Successful professional people are notoriously reluctant to take on the mantle of leadership. Increasingly, there are excellent reasons why they should, say Professor Laura Empson and David Morley
‘If you always do what you’ve always done, you’ll always get what you’ve always got.’
It’s a phrase that carries a useful message in the context of leadership – particularly in professional services. Because high-achieving professionals would, by and large, prefer to stick with what they’ve always done, very successfully. That is what makes them reluctant leaders.
Professional people are different from other similarly driven and successful executives elsewhere in business. The highest achievers in a corporate context are often ambitious for a leadership role and see it as the next career step.
But it just doesn’t work like that in law firms and other professional services organisations, for perfectly rational reasons.
Successful professionals have to become highly technically skilled and great at building client relationships. They enjoy achieving mastery of their craft and have a simple and tangible measure of their success – billings. The professional role defines their identity, at least professionally. And since they spend so much time at work, that is usually a big part of how they see themselves generally.
So why trade that in for a leadership role that probably saddles you with a pile of dull and challenging admin, makes you a garbage can for other people’s problems, and which gives you a massive weight of responsibility without the necessary authority? Even if you have great ideas about changing your firm, it can be exhausting overcoming the institutional inertia.
And even those who have recently stepped up to become leaders often hesitate to call themselves leaders. It just doesn’t sit comfortably.
So, why the ambivalence?
It’s an important question. As the legal sector becomes hyper-competitive, firms need increasingly skilful leaders – people equipped with a range of business, managerial, analytical and social competencies that just weren’t necessary when the current crop of law firm leaders was learning to become professionals. Firms are much bigger and more complex, and the margin for error is much smaller.
The reluctant leader is an issue we explore in the latest episode of our podcast series ‘Empson & Morley – Leading Professional People’.
To do so, Professor Herminia Ibarra joined us. Herminia, who leads the Women in Leadership programme at the London Business School, has written countless Harvard Business Review articles on leadership. Her books include Act Like a Leader, Think Like a Leader and The Authenticity Paradox.
The leadership transition is always tricky, not least because it inevitably forces aspiring leaders to ask testing and often uncomfortable questions about their self-identity.
These roles come with a whole set of new requirements. It’s no longer just about what you do. You are also being judged on how you do it – for instance, how you delegate, influence, motivate, persuade.
There is lots of talk in leadership theory about authenticity these days, much of it somewhat misguided.

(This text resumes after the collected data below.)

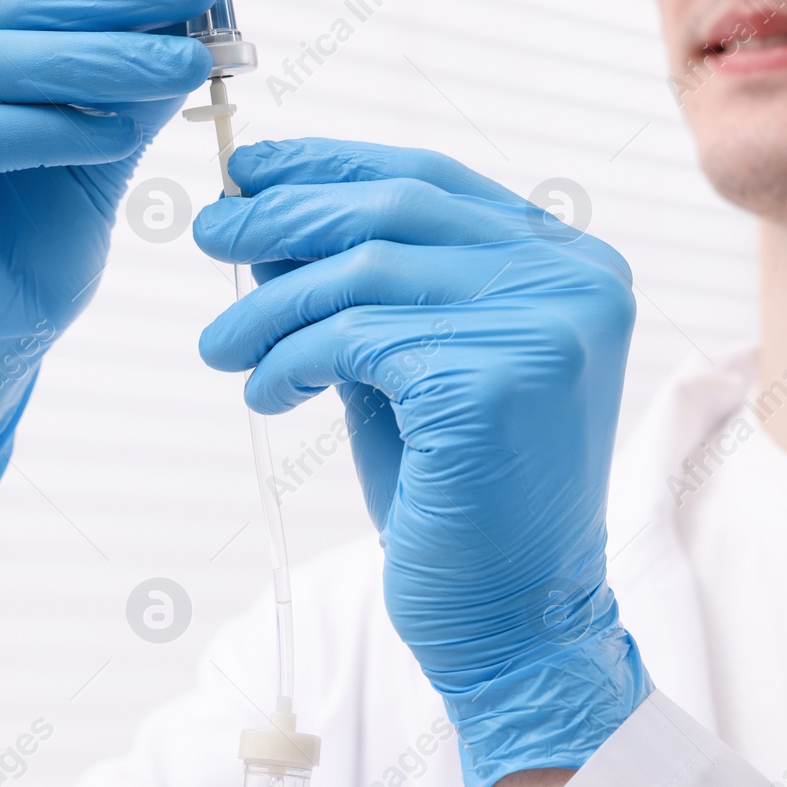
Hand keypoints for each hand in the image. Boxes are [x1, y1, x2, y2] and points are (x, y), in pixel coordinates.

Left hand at [195, 139, 651, 786]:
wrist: (512, 620)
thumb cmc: (460, 497)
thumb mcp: (410, 367)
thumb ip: (365, 293)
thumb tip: (270, 218)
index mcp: (570, 266)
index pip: (432, 179)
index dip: (333, 166)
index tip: (254, 172)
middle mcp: (576, 282)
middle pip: (397, 210)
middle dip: (287, 216)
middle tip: (210, 232)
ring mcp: (546, 326)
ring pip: (365, 273)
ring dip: (272, 304)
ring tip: (222, 344)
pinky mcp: (495, 378)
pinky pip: (355, 339)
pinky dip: (290, 358)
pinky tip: (266, 392)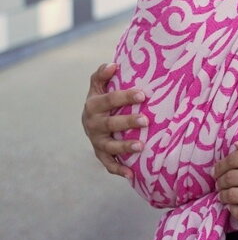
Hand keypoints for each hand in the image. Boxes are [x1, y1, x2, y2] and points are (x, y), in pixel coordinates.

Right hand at [82, 63, 148, 178]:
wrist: (90, 121)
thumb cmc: (101, 99)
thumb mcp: (97, 86)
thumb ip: (102, 74)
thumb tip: (113, 65)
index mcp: (93, 105)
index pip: (109, 99)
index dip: (125, 97)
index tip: (143, 94)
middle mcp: (93, 124)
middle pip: (110, 123)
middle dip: (128, 122)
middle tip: (146, 120)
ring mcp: (96, 141)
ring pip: (110, 146)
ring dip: (124, 147)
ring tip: (141, 146)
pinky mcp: (100, 154)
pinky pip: (108, 163)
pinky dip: (118, 169)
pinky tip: (131, 174)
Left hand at [214, 132, 237, 225]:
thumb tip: (237, 145)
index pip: (234, 159)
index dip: (221, 165)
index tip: (217, 170)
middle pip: (232, 177)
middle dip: (220, 181)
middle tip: (217, 184)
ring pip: (235, 195)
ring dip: (223, 196)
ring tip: (222, 196)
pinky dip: (234, 211)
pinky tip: (232, 208)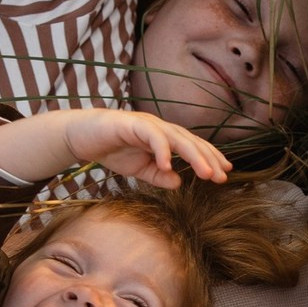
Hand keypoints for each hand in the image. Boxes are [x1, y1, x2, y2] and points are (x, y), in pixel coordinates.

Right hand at [59, 109, 230, 186]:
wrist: (82, 138)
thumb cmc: (112, 150)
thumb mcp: (141, 170)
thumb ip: (160, 176)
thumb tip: (179, 182)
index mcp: (165, 138)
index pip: (194, 147)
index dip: (211, 158)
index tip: (225, 173)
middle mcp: (160, 128)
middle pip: (191, 142)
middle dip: (209, 159)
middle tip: (222, 176)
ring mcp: (147, 124)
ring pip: (177, 138)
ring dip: (194, 155)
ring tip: (206, 173)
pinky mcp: (132, 124)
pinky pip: (152, 136)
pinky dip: (163, 150)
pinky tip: (169, 165)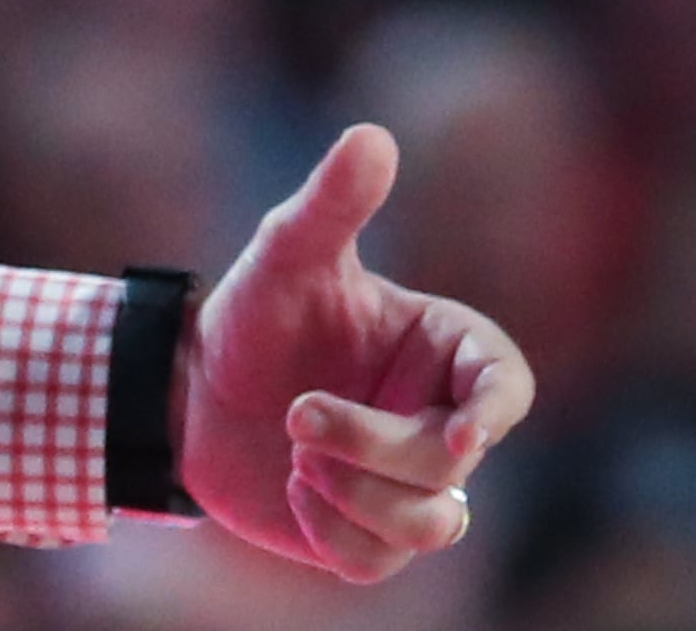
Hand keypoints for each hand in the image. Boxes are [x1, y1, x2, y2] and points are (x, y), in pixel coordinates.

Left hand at [179, 124, 535, 581]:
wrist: (188, 391)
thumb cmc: (252, 315)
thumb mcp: (284, 254)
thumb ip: (331, 203)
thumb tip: (371, 135)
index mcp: (441, 350)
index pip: (507, 384)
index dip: (497, 412)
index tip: (463, 432)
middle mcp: (438, 419)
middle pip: (453, 461)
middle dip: (372, 445)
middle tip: (297, 414)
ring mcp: (408, 486)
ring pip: (431, 523)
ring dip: (355, 493)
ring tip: (294, 454)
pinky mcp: (368, 538)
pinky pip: (376, 560)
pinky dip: (329, 530)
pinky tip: (291, 490)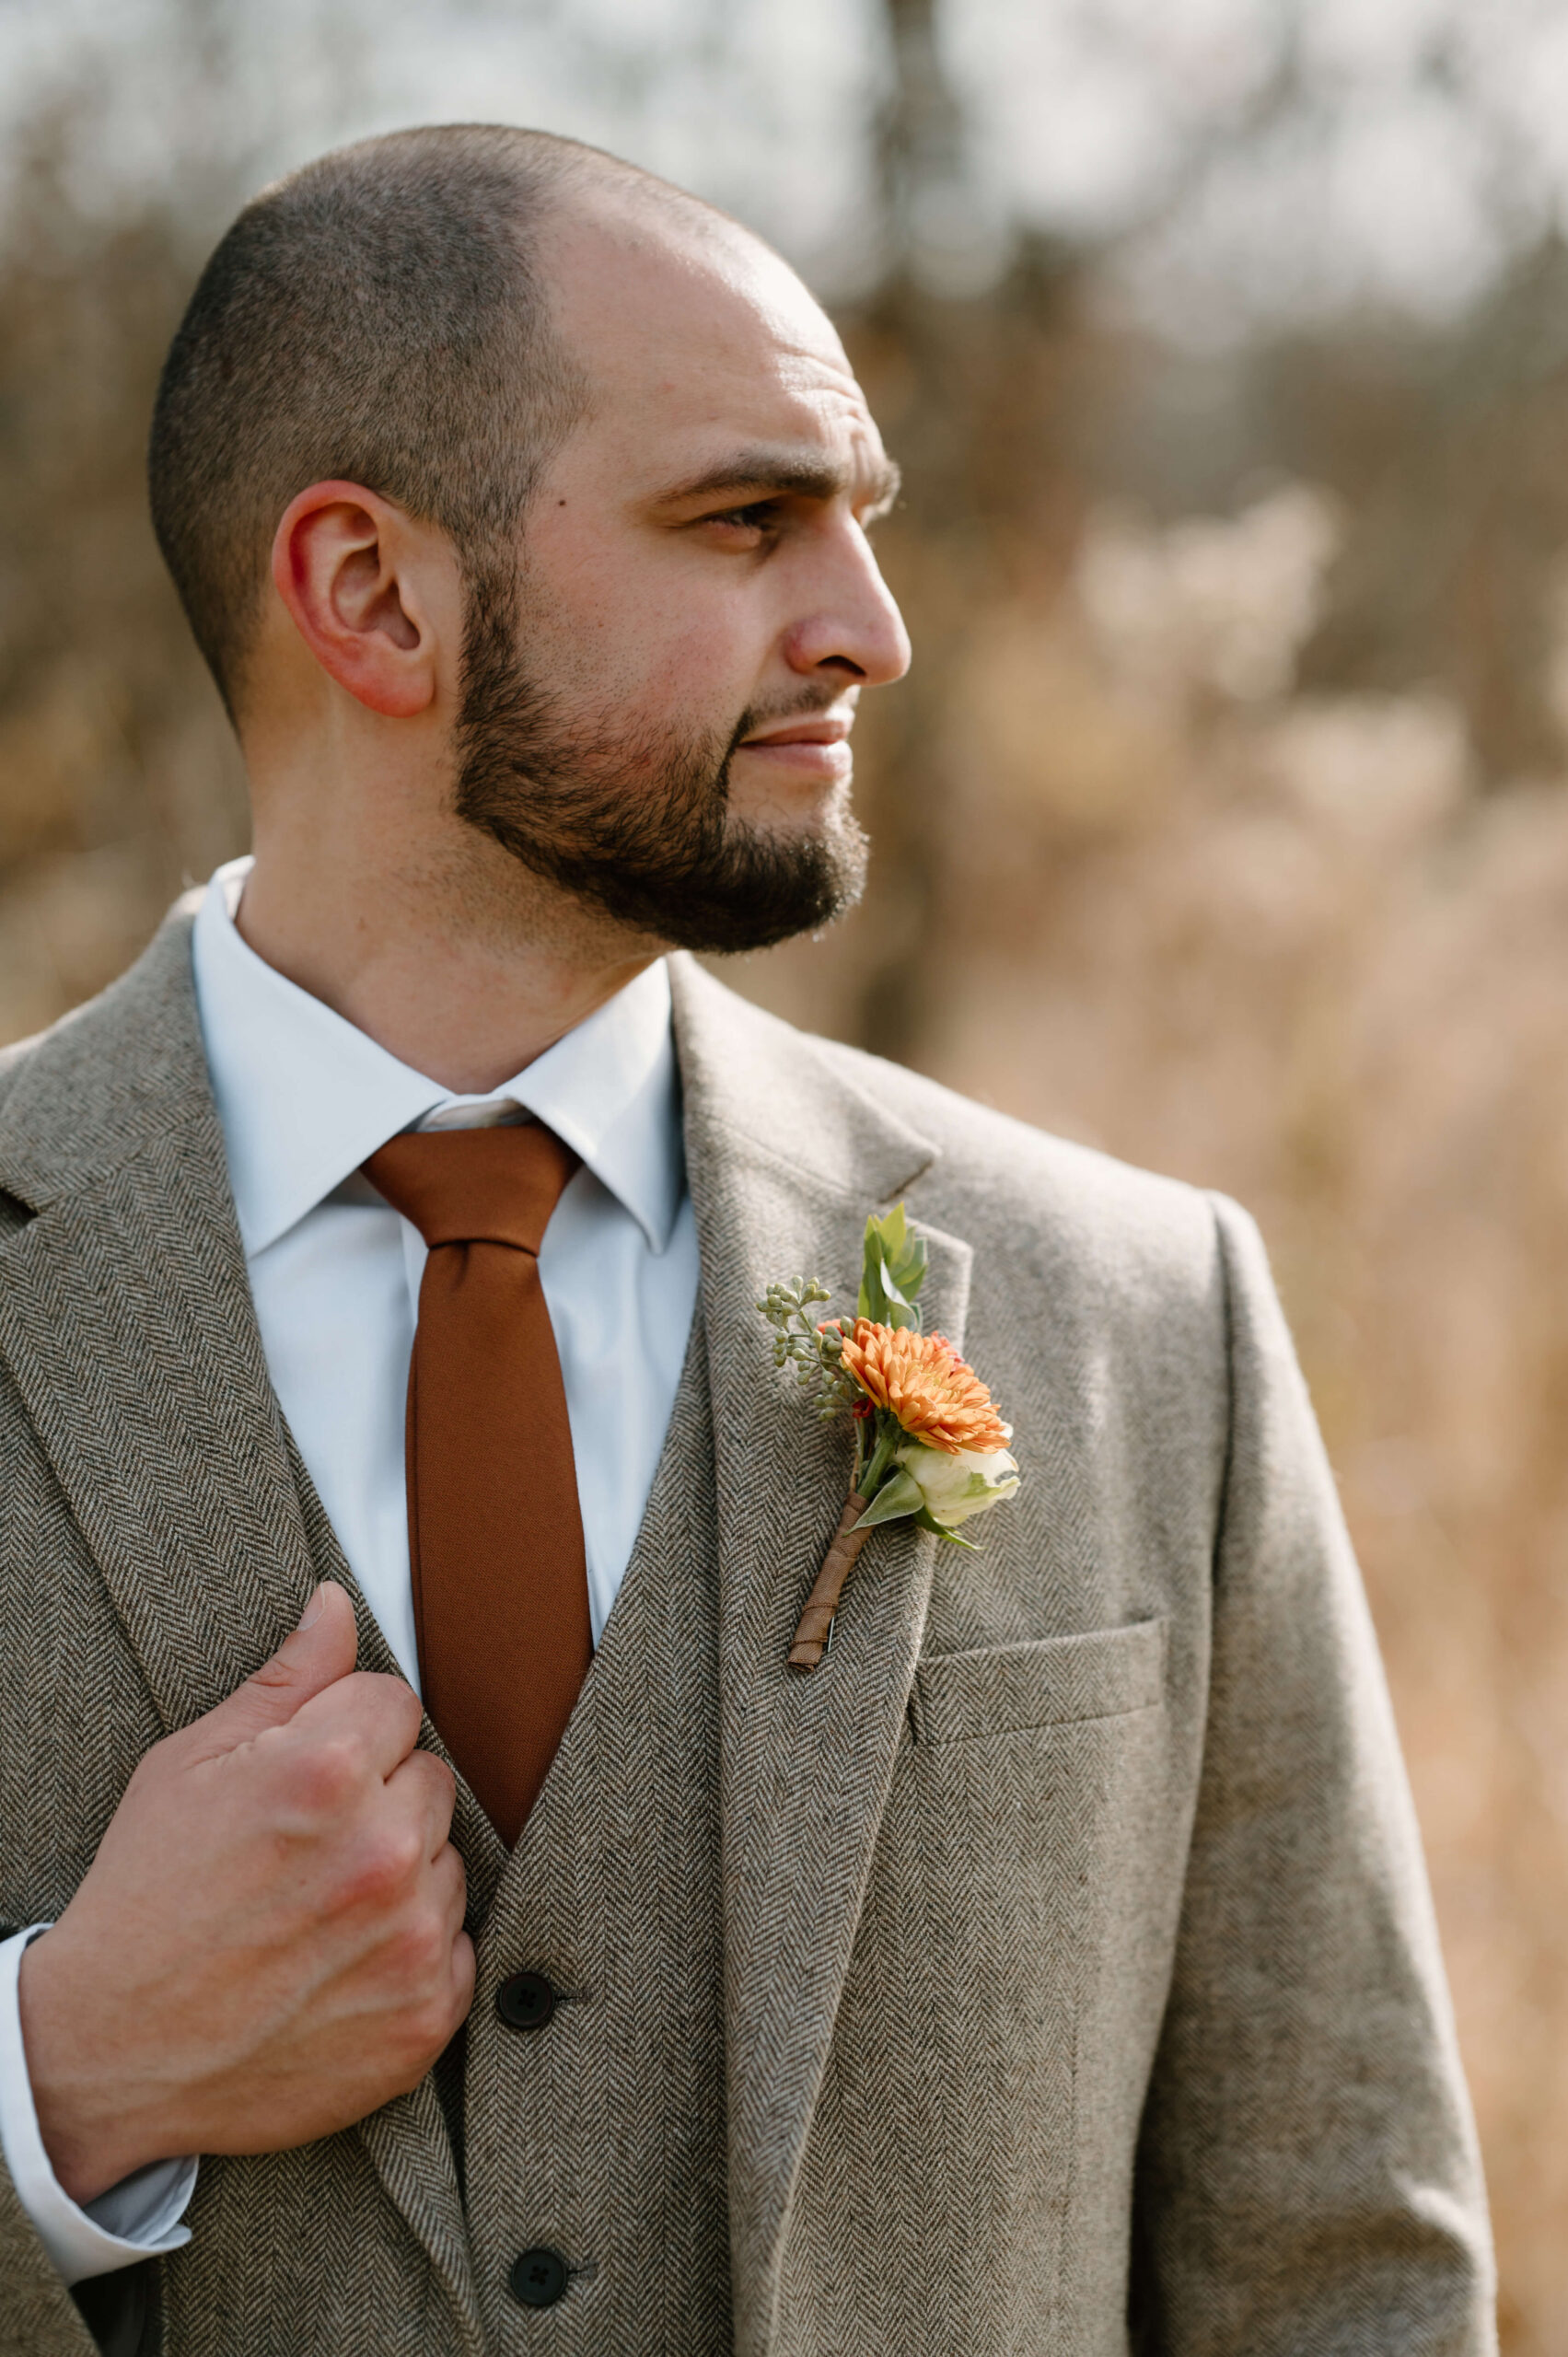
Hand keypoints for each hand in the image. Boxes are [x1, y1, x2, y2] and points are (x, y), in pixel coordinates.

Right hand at [18, 1583, 472, 2204]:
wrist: (109, 2054)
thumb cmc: (142, 1900)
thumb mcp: (189, 1766)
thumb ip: (285, 1678)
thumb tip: (336, 1604)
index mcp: (327, 1771)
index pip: (395, 1702)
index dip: (346, 1733)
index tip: (304, 1777)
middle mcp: (382, 1850)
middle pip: (429, 1779)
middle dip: (377, 1800)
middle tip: (302, 1849)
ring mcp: (409, 1938)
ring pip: (448, 1862)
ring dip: (400, 1876)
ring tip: (314, 1911)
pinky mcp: (424, 2015)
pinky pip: (456, 1947)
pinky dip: (409, 1953)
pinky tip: (339, 1963)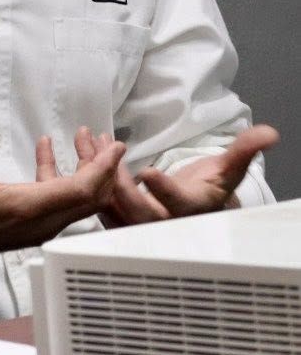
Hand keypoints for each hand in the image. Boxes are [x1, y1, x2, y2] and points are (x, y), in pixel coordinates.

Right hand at [0, 134, 125, 264]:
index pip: (80, 191)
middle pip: (89, 198)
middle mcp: (40, 221)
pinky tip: (45, 148)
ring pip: (76, 199)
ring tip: (83, 140)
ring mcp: (37, 224)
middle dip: (103, 169)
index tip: (117, 147)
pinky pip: (58, 198)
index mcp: (27, 209)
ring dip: (84, 171)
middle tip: (106, 141)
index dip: (103, 169)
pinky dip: (60, 174)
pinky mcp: (29, 221)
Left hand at [74, 124, 278, 225]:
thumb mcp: (229, 170)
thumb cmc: (210, 187)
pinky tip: (84, 145)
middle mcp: (160, 220)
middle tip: (104, 150)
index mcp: (188, 210)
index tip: (149, 173)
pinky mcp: (117, 212)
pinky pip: (97, 194)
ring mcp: (135, 218)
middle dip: (116, 178)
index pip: (176, 204)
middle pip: (134, 207)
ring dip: (94, 169)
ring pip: (109, 199)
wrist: (192, 206)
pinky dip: (88, 170)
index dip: (163, 191)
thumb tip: (270, 134)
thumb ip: (244, 150)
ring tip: (87, 139)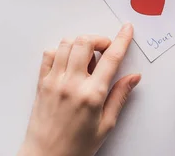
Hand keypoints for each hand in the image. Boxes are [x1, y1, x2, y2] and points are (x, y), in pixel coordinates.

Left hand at [19, 24, 140, 155]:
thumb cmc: (75, 147)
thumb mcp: (106, 125)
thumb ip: (120, 96)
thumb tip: (133, 78)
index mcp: (92, 95)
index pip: (111, 58)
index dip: (121, 40)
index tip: (126, 30)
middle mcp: (71, 84)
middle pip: (85, 42)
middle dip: (99, 39)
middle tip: (106, 48)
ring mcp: (54, 81)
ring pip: (66, 44)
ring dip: (80, 43)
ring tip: (87, 58)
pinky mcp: (41, 83)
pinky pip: (49, 54)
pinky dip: (60, 51)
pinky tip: (68, 62)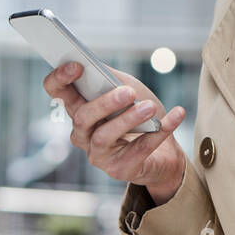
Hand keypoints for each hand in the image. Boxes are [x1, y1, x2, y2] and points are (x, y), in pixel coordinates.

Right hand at [44, 62, 185, 201]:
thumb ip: (109, 77)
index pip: (57, 92)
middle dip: (104, 103)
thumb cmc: (139, 114)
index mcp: (79, 108)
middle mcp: (83, 134)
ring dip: (128, 119)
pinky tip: (177, 114)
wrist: (164, 150)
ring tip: (150, 107)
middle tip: (129, 92)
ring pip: (104, 136)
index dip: (60, 79)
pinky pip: (139, 150)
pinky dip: (160, 130)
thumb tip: (96, 66)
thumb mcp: (125, 88)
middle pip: (81, 117)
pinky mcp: (120, 169)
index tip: (77, 65)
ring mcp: (98, 154)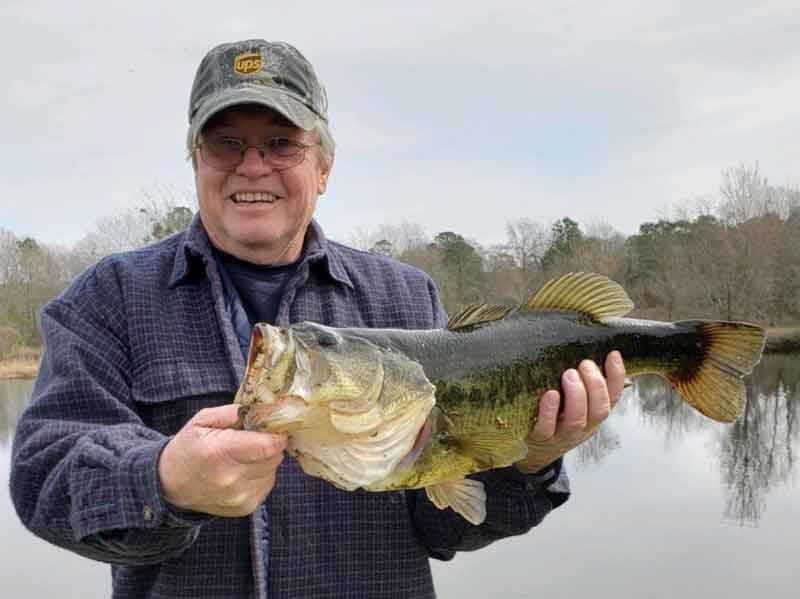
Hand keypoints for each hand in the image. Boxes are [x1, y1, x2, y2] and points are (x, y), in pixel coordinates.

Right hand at [158, 404, 286, 516]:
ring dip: (265, 460)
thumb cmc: (188, 448)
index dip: (275, 433)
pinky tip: (242, 471)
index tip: (270, 426)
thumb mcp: (202, 420)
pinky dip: (261, 474)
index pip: (269, 445)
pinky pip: (267, 483)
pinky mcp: (245, 507)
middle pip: (275, 456)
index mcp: (219, 452)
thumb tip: (262, 411)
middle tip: (254, 438)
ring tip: (244, 456)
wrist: (170, 485)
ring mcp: (239, 497)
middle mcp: (231, 478)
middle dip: (270, 444)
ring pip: (273, 470)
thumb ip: (233, 412)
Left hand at [516, 351, 625, 472]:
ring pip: (576, 420)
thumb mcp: (575, 402)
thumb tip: (597, 352)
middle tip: (584, 364)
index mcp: (593, 414)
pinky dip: (549, 411)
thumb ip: (584, 381)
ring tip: (569, 374)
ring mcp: (561, 434)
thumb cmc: (556, 417)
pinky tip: (549, 394)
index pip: (613, 397)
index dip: (617, 376)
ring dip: (577, 396)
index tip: (612, 354)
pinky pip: (546, 427)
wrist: (532, 450)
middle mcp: (582, 426)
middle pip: (599, 410)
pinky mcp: (539, 437)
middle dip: (595, 385)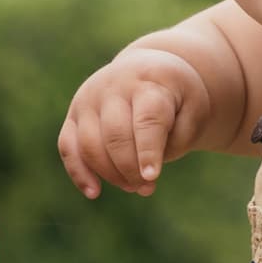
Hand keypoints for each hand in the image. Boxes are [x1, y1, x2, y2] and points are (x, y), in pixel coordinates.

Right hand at [57, 47, 213, 198]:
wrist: (148, 69)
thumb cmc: (175, 96)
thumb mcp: (193, 109)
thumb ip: (178, 138)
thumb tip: (146, 173)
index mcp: (148, 81)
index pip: (146, 120)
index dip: (148, 152)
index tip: (151, 177)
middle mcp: (113, 86)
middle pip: (115, 136)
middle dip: (131, 169)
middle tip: (148, 188)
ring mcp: (88, 99)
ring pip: (90, 145)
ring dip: (111, 174)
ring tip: (133, 187)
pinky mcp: (74, 114)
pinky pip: (68, 146)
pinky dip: (79, 172)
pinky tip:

Not that being authentic is unimportant – far from it. But as Herminia points out, you should not allow the sense of authenticity you have developed so far to doom you to be what you’ve always been.
And there are other related pitfalls.
People contemplating a leadership role may often worry: ‘what’s being asked of me to be a successful leader doesn’t feel like “the real me”’. They begin to see this as a threat to their established sense of authenticity.
But what they are labelling as their ‘authentic self’ is nothing of the sort. Herminia emphasises that what they are identifying is their scared, or cautious self.
Taking on a new role – leading a project, a client relationship, a committee, a sector or something bigger – allows you to escape the trap of remaining in one place.
Instead, it will enable you to experiment and try different versions of what you might want to be. New roles don’t commit you to become something else – but they give you a chance to look at what you are, and what you can bring, from new angles.
Here, role models play a crucial role. But, again, there are dangers to be avoided.
It’s fashionable these days, particularly in the context of diversity initiatives, to stress the need to have role models that look like you. With the representation of women and people from minority backgrounds in senior positions remaining so low, it can be powerful o see people who have made it over all the barriers to progression.
But it is also useful to have role models who are entirely different to you – to not allow yourself to be defined by your demographic characteristics, but look instead for people who represent other essential qualities that are important to you. At times of most significant challenge, it’s helpful to look to people who have skills and capabilities that you know you don’t currently have and need to develop.
And there’s a real (and sometimes career-limiting) danger in fixing your attention on a single role model. Your learning and development will be far more profound and far richer if you look to a range of people for insights and inspiration – so-called ‘mosaic role modelling’.
Even as you develop and become more comfortable with your authentic leadership style, the need to keep looking out for such inspiration will never go away. It’s a process of continuous learning, development and experimentation.
For those professionals reluctant to go on this journey, there’s a helpful question to ask yourself: ‘Will I be happy to be in the same place ten years from now?’
Some will be content to do what they’ve always done and to get what they’ve always got.
Others will not, and will be curious about the many rewards to be found in leadership. If this could be you, do not be afraid to give it a try.